→ EXERCISE DIRECTIONS
An exact transcript of all the records is required, with nothing left out.

→ MATERIAL FOR THIS TASK
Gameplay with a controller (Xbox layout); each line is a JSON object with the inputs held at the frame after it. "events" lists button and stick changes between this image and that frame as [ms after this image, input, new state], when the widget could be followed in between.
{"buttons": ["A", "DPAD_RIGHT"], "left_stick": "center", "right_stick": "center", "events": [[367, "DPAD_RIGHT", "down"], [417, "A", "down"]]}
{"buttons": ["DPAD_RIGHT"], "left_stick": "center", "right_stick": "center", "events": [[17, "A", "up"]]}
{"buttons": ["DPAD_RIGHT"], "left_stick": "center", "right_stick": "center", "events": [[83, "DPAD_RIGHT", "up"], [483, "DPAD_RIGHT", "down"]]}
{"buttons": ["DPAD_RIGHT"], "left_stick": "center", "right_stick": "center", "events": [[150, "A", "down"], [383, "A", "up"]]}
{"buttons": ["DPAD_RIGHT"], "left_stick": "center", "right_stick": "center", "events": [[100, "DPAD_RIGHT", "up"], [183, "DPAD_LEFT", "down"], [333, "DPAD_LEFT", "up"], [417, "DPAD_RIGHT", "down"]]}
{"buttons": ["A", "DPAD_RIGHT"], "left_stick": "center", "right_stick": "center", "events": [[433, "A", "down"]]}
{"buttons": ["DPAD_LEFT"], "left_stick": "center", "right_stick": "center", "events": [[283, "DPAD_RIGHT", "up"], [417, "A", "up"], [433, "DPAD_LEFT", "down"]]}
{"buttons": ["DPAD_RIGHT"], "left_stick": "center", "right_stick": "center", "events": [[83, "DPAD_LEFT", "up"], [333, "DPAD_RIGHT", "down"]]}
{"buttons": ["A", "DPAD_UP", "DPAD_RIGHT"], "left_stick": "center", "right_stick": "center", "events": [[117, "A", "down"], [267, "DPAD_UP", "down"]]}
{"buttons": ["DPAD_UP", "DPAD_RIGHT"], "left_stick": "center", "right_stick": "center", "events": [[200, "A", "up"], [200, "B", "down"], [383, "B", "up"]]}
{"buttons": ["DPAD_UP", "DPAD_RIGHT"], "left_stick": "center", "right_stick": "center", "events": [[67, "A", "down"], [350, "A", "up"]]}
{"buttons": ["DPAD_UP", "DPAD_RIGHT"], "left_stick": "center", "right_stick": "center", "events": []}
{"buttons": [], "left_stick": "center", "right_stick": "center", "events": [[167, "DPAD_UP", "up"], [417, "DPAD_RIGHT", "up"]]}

→ TASK ANSWER
Gameplay with a controller (Xbox layout); each line is a JSON object with the inputs held at the frame after it. "events" lists button and stick changes between this image and that frame as [ms after this image, input, new state], when the widget could be followed in between.
{"buttons": ["A", "DPAD_RIGHT"], "left_stick": "center", "right_stick": "center", "events": [[367, "DPAD_RIGHT", "down"], [417, "A", "down"]]}
{"buttons": ["DPAD_RIGHT"], "left_stick": "center", "right_stick": "center", "events": [[17, "A", "up"]]}
{"buttons": ["DPAD_RIGHT"], "left_stick": "center", "right_stick": "center", "events": [[83, "DPAD_RIGHT", "up"], [483, "DPAD_RIGHT", "down"]]}
{"buttons": ["DPAD_RIGHT"], "left_stick": "center", "right_stick": "center", "events": [[150, "A", "down"], [383, "A", "up"]]}
{"buttons": ["DPAD_RIGHT"], "left_stick": "center", "right_stick": "center", "events": [[100, "DPAD_RIGHT", "up"], [183, "DPAD_LEFT", "down"], [333, "DPAD_LEFT", "up"], [417, "DPAD_RIGHT", "down"]]}
{"buttons": ["A", "DPAD_RIGHT"], "left_stick": "center", "right_stick": "center", "events": [[433, "A", "down"]]}
{"buttons": ["DPAD_LEFT"], "left_stick": "center", "right_stick": "center", "events": [[283, "DPAD_RIGHT", "up"], [417, "A", "up"], [433, "DPAD_LEFT", "down"]]}
{"buttons": ["DPAD_RIGHT"], "left_stick": "center", "right_stick": "center", "events": [[83, "DPAD_LEFT", "up"], [333, "DPAD_RIGHT", "down"]]}
{"buttons": ["A", "DPAD_UP", "DPAD_RIGHT"], "left_stick": "center", "right_stick": "center", "events": [[117, "A", "down"], [267, "DPAD_UP", "down"]]}
{"buttons": ["DPAD_UP", "DPAD_RIGHT"], "left_stick": "center", "right_stick": "center", "events": [[200, "A", "up"], [200, "B", "down"], [383, "B", "up"]]}
{"buttons": ["DPAD_UP", "DPAD_RIGHT"], "left_stick": "center", "right_stick": "center", "events": [[67, "A", "down"], [350, "A", "up"]]}
{"buttons": ["DPAD_UP", "DPAD_RIGHT"], "left_stick": "center", "right_stick": "center", "events": []}
{"buttons": [], "left_stick": "center", "right_stick": "center", "events": [[167, "DPAD_UP", "up"], [417, "DPAD_RIGHT", "up"]]}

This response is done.